Senate GOP advances Trump-backed bill despite soaring cost and health coverage losses

Senate Republicans narrowly voted 51–49 to advance debate on a sweeping domestic policy bill championed by President Trump, even as a new Congressional Budget Office (CBO) estimate revealed the legislation would add at least $3.3 trillion to the national debt over a decade — and result in 11.8 million Americans losing health coverage by 2034.
The bill extends and expands 2017 tax cuts, slashes federal spending on Medicaid and food assistance, and imposes new work requirements for safety-net programs.
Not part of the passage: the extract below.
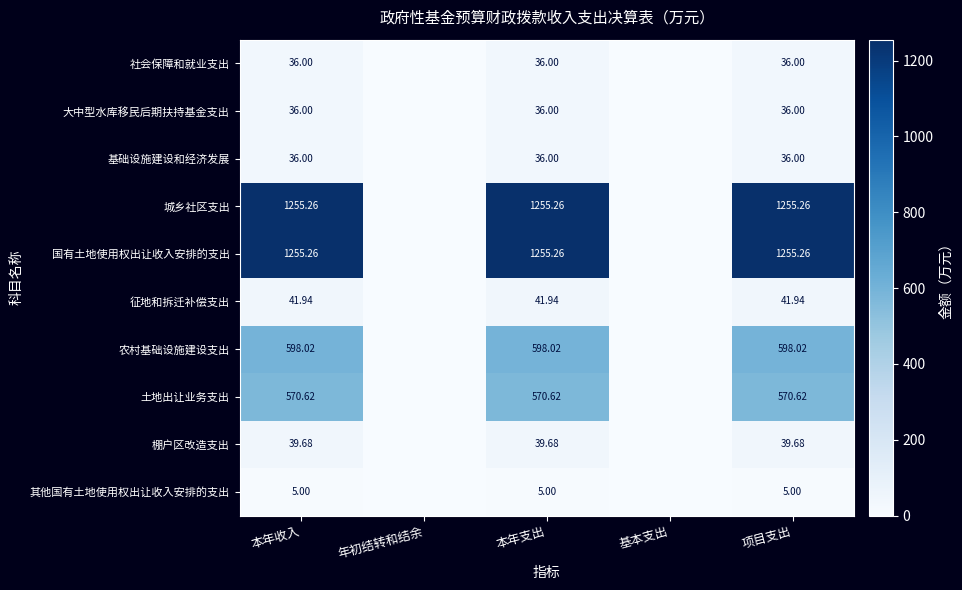

Is the value of 国有土地使用权出让收入安排的支出 at 本年支出 greater than the value of 大中型水库移民后期扶持基金支出 at 本年收入?

Yes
It also includes new tax benefits for businesses and targeted provisions to win over key Senate holdouts.
Key facts:
- Debt impact: The Senate bill would increase the federal debt by $3.3 trillion, or closer to $4 trillion when interest is included — $900 billion more than the House version.
- Health care: Cuts would reduce federal spending by $1.1 trillion, stripping coverage from nearly 12 million Americans over 10 years.
- Tax changes: Adds $4.5 trillion in cuts, including permanent corporate breaks and temporary increases to the state/local tax deduction.
- Policy trade-offs: $25 billion for rural hospitals and carve-outs for Alaska helped secure Republican support.
- Major differences from House bill: Larger tax cuts, sharper clean energy rollbacks, and weaker offsets violate a cost cap set by House fiscal hawks.
Republican leaders aim to finalize Senate passage before July 4, but Democrats have forced procedural delays. House Republicans may resist the bill’s ballooning cost, placing final passage in doubt.